Front-end code edit data
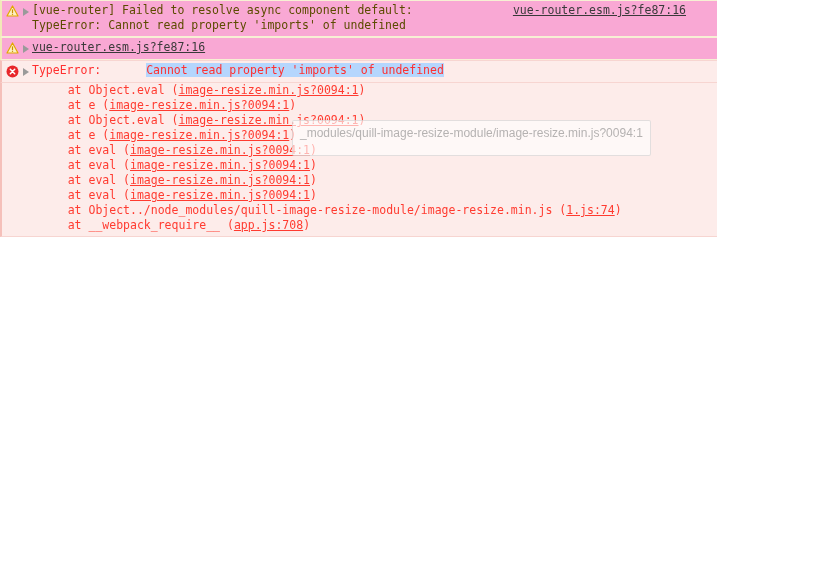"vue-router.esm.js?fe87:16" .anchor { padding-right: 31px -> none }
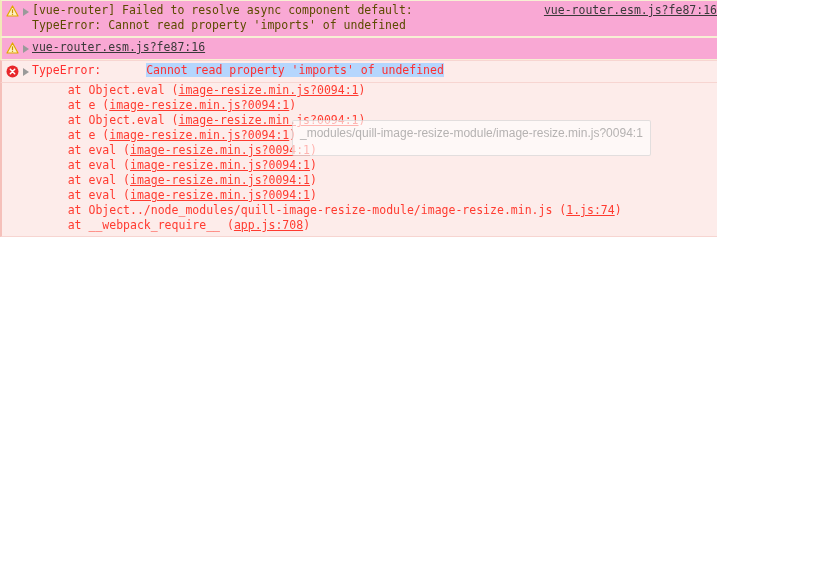"Cannot read property 'imports' of" .sel { margin-left: 38px -> none }
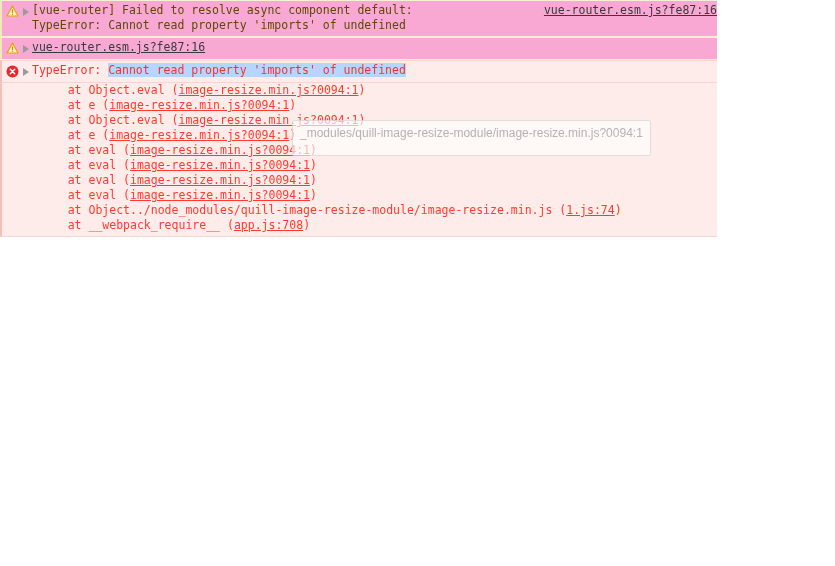"vue-router.esm.js?fe87:2035" div.anchor { html: none -> <div><a>vue-router.esm.js?fe87:2035</a></div> }
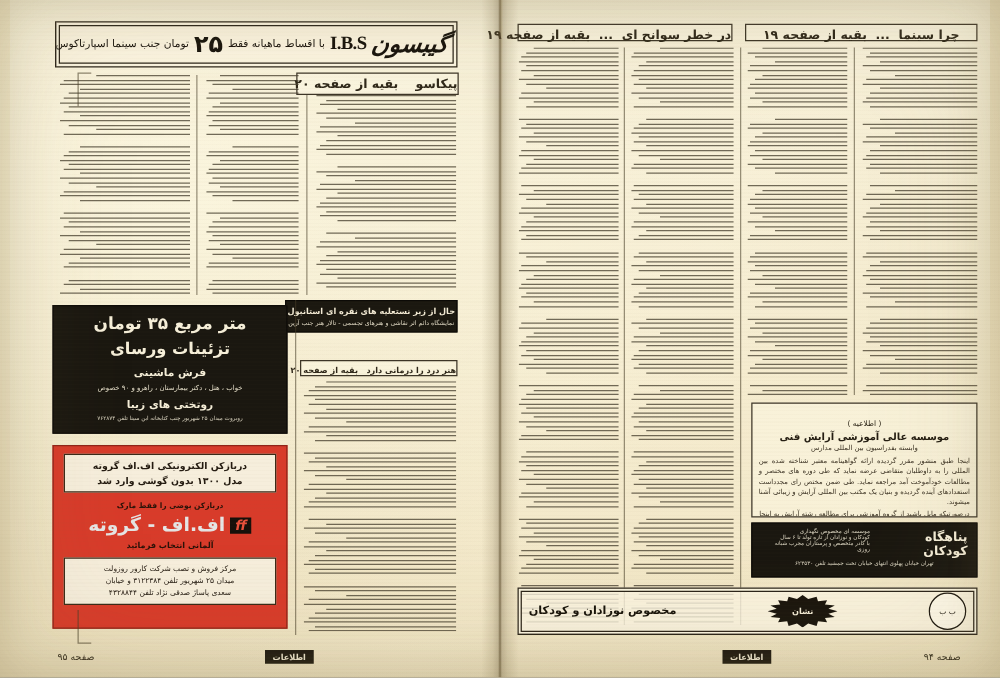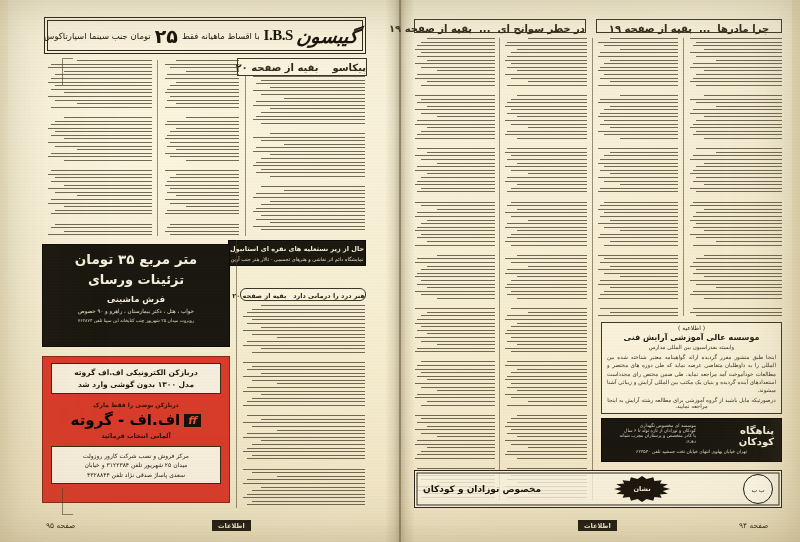"چرا مادرها" span { text: مادرها -> سینما }
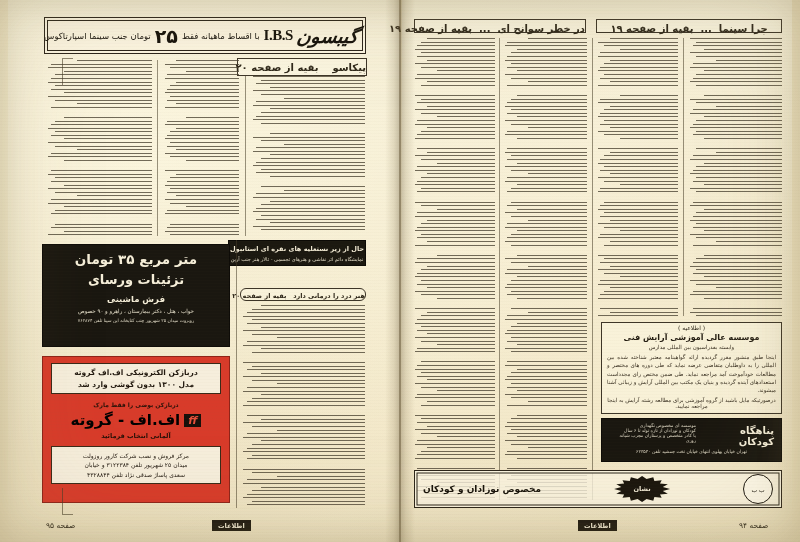"هنر درد را درمانی دارد" div.box { border-radius: 6px -> none }
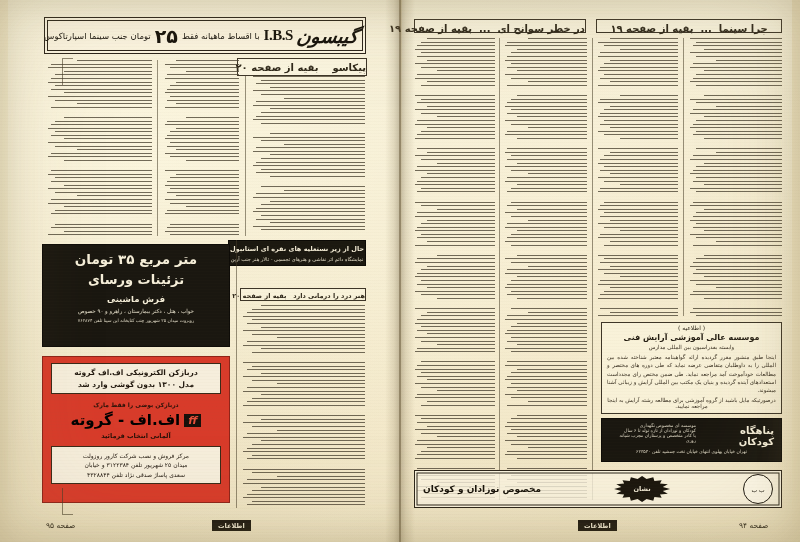"روتختی های زیبا" div.l5 { html: none -> <div>روتختی های زیبا</div> }
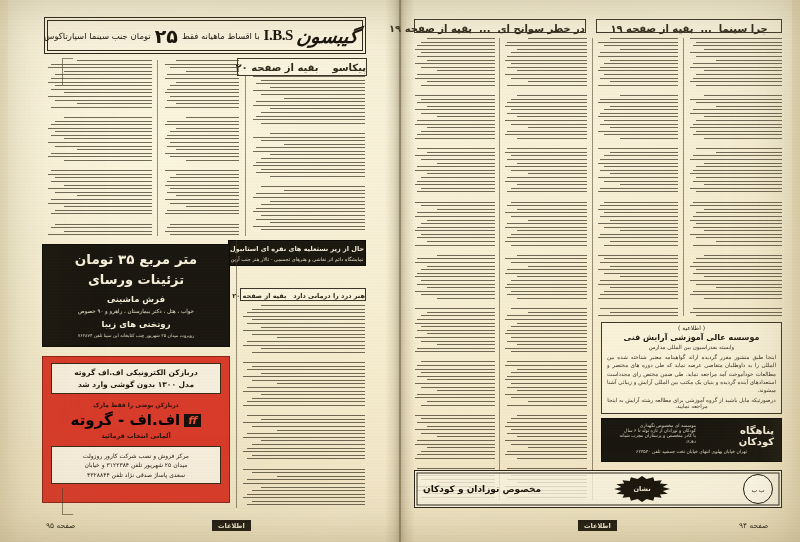"موسسه عالی آموزشی آرایش فنی" .notice { padding: 1px 5px -> 13px 5px }
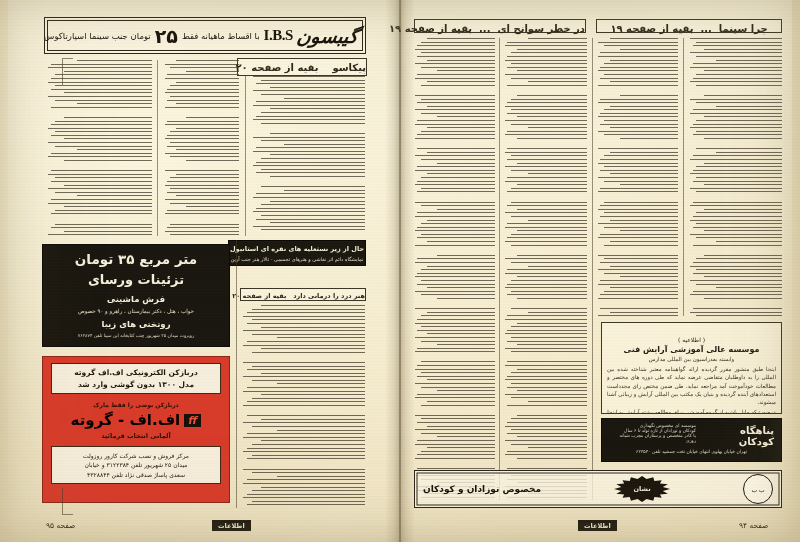"اف.اف - گروته" .ad-red .brandname { color: #000000 -> #e5e5e5 }
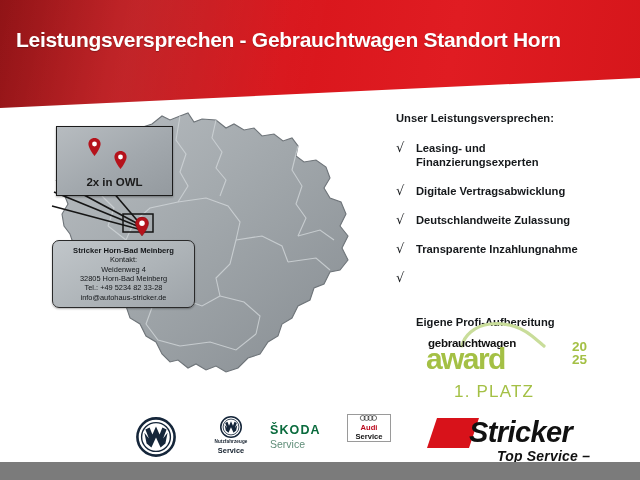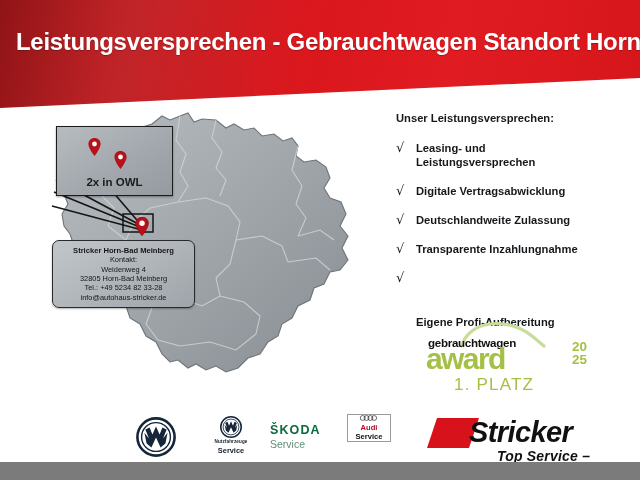"Leistungsversprechen - Gebrauchtwagen" .header-title { font-size: 24px -> 21px }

Problem requirements: Set down the data above verbatim, omitting every image.

Output below:
"vue-router.esm.js?fe87:16" .anchor { padding-right: 31px -> none }
"Cannot read property 'imports' of" .sel { margin-left: 38px -> none }
"vue-router.esm.js?fe87:2035" div.anchor { html: none -> <div><a>vue-router.esm.js?fe87:2035</a></div> }
"چرا مادرها" span { text: مادرها -> سینما }
"هنر درد را درمانی دارد" div.box { border-radius: 6px -> none }
"روتختی های زیبا" div.l5 { html: none -> <div>روتختی های زیبا</div> }
"موسسه عالی آموزشی آرایش فنی" .notice { padding: 1px 5px -> 13px 5px }
"اف.اف - گروته" .ad-red .brandname { color: #000000 -> #e5e5e5 }
"Leistungsversprechen - Gebrauchtwagen" .header-title { font-size: 24px -> 21px }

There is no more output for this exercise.